David Brodwin is a cofounder and board member of American Sustainable Business Council. Follow him on Twitter at @davidbrodwin.
The so-called “fiscal cliff” is less than 10 business days away, and it’s got everyone scared. Will President Obama and the House of Representatives make a deal before we go over the edge? Will the economy plunge into the abyss if a deal is not reached? The answer is no, and no.
The phrase “fiscal cliff” is designed to mislead, confuse, and frighten. The phrase evokes a fatal and unstoppable fall. It is designed to make us afraid. But the image of a cliff is not an accurate description of the underlying economics. "The cliff" is just a metaphor, a shorthand phrase to describe a complex issue. We need to look beyond the metaphor to project what will actually happen if a deal is not reached by year end. We need to understand who is promoting the image of the cliff, and why it is in their interest to do so.
More like a beach than a cliff.
Cliffs are steep. Once you go over a cliff, there’s no stopping yourself until you hit the bottom. But a beach is gradual. When you walk down the beach towards the water, at some point your feet will get wet. If you keep going, you’ll ultimately be in water over your head. But we don’t fear the beach: We all know that at any point it’s possible to simply turn around and walk out of the surf.
Our economic situation is more of a beach than a cliff. Many forces exist to force our politicians to turn around before the water gets much more than ankle deep. Suppose December 31 comes and goes without a deal. Taxes will go up on January 2 for both the middle class and the wealthy. On January 3, President Obama‘s allies in Congress will propose a bill to cut taxes for the middle class. Republicans won’t dare oppose a bill that cuts taxes, and they will be forced to go along. One way or another, by early January the middle class will have its tax cut and middle class people will go on spending and stimulating the economy. The wealthy will be stuck with a small increase in taxes, but they’ll continue to spend too, because they can afford to spend regardless of the tax rate. This will help sustain consumer demand.
The fiscal beach involves more than taxes; it also involves the sequestration of $110 billion in government spending, half military and half discretionary. Fortunately for economic growth, the major prepaid benefit programs of Social Security and Medicare are exempt from sequestration, so the failure to come to deal by year end leaves these programs intact. And that’s good news in the near term. Cutting these programs would grievously depress consumer demand, hurting the economy as consumers spend less and save more to cover the risk of retirement and medical care.

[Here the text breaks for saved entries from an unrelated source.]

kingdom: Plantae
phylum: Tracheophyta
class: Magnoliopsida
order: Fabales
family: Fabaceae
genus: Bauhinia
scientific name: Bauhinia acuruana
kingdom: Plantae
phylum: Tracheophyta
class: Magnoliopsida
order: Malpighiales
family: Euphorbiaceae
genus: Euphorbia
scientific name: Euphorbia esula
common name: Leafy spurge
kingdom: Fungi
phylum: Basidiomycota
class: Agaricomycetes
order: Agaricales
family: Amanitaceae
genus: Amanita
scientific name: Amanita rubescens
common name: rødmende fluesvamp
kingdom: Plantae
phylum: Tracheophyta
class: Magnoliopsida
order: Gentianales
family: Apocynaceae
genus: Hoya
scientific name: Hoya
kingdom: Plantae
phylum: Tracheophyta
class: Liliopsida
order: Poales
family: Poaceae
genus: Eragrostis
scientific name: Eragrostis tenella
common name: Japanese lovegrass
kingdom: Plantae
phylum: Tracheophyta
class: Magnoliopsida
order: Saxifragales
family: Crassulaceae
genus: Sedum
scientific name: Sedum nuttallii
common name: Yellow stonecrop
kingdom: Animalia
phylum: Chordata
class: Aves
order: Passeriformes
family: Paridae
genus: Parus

Sequestration threatens to cut defense spending, and these cuts would hurt, if they actually go into effect. In those parts of the country where the economy depends on military bases and defense contractors, the pain would be sharply felt. But the cuts are not that big, about 8 percent of the total defense budget. Arguably the cuts are long overdue, since the United States spends nearly eight times as much on defense as China, the country with the second largest military in the world. However, the defense industry has, since the 1950s, been remarkably adept at winning bipartisan support for ever-increasing defense budgets by spreading out the pork over all 50 states. It’s likely that a bill reinstating current levels of defense spending (retroactively) would get rammed through Congress quickly, with broad bipartisan support.
How "the cliff" language is intended to scare us—and why.
Those who want to preserve unsustainably low tax rates at the top end want us to be afraid. For that reason, they promote the idea of "the cliff." Their strategy has two parts: First, they want us to think that "the cliff" will kill the American economy and must be avoided at all costs. Second, they want us to believe that congressional Republicans are rabidly opposed to tax hikes in any form, and won’t compromise under any circumstances. Meanwhile one of them (House Speaker John Boehner) positions himself as the Sane Guy, trying to rein in his colleagues. It’s the classic “good cop / bad cop” negotiating strategy.
The tax foes promote a point of view that is designed to force the other side to yield. Their reasoning goes like this: If Americans believe we must avoid "the cliff" at all costs, and if we believe that tax foes are incapable of compromise, then the only possible answer is to slash all government programs. That’s what they want.
Smart politicians won’t fall for this. They realize that they engaged in a game of chicken with opponents who are pretending to be crazy. It’s reminiscent of the scene in Blazing Saddles where Bart, the African-American Sheriff (played by Cleavon Little) puts a gun to his own head and says, “Next man makes a move, the nigga gets it!” In this classic film, the bluff works because the townspeople think Bart is crazy enough to pull the trigger. In our modern political version of Blazing Saddles, Tea Partyers play the role of Bart. Some Democrats and most media play the role of the gullible townfolk. Will they fall for the ruse this time?
How does this end?
In a high-stakes game of chicken, neither side can show flexibility. Obama holds the stronger position in terms of public opinion and the underlying economic principles. But he does not hold a controlling position. Both sides must curry favor with their political base. If either side makes concessions before the last possible moment, they will be accused of selling out their supporters. And so Obama and Boehner must pummel each other all the way down the beach and into the ocean. Then, with cold water stinging their ankles, they will turn around and come back up the beach. That is how America will survive the cliff that isn’t a cliff.